Яна медленно повернулась. Молодая дама, стоявшая у ее столика, всплеснула руками:
– Точно! Значит, я не обозналась! Ну, привет, Кукушкина.
– Лена? – пробормотала Яна. – Не верю своим глазам…
– А придется, – улыбнулась дама. – Я, честно сказать, тоже не сразу сообразила, что это ты. Обратила на тебя внимание, как только ты вошла, но… – она сделала паузу, внимательно оглядывая Яну с ног до головы, – ты здорово изменилась.
– Да? – забеспокоилась Яна.
– Прическа… – Дама подняла руку и провела ею по своим волосам.
– А, это, – с облегчением сказала Яна. – Решила немного отрастить. Плохо, да?
– Наоборот, – замотала головой дама. – Отлично!
«А ты вот совсем не изменилась», – хотела сказать Яна, но промолчала.
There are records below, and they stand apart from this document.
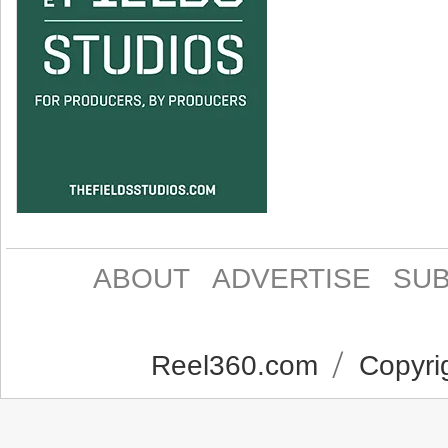
ABOUT
ADVERTISE
SUB
Reel360.com
Copyrig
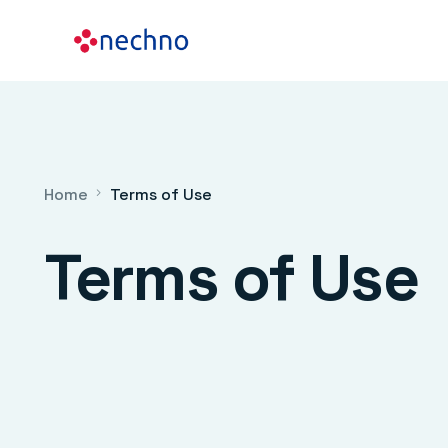
Home
Terms of Use
Terms of Use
В это было трудно поверить, но Мирошниченко выглядела абсолютно так же, как и пятнадцать лет назад, в тот день, когда они выпускались из универа. Правда, вместо джинсов на ней сегодня был ярко-лимонный костюм с длинной юбкой, но это ничего не меняло: та же узкая фигурка, тот же кудрявый беспорядок на голове, те же пухлые губы. «Эльф», – в шутку называли Ленку Мирошниченко в институте. Она иногда злилась, но чаще просто смеялась. У нее был легкий характер. И очень мелодичный смех. Как будто перебирают струны арфы. Интересно, сейчас она смеется так же?
– Садись, – вырвалось у Яны.
– Что? – спросила Мирошниченко.
– Ты здесь с кем-то? Или одна?
– Одна.
– Тогда, может?.. – И Яна сделала приглашающий жест в сторону диванчика по левую руку от кресла, на котором сидела.
– Да можно, – согласилась Мирошниченко. – Если не помешаю.
– Нет, конечно, – кивнула Яна, – не помешаешь.
– Момент. – Мирошниченко пошла за своими вещами.
Яна откинулась на спинку кресла. Поболтала ложечкой в чашке.
– Работаешь где-то здесь? – поинтересовалась Мирошниченко, усевшись на диванчик и бросив рядом объемистую оранжевую сумку.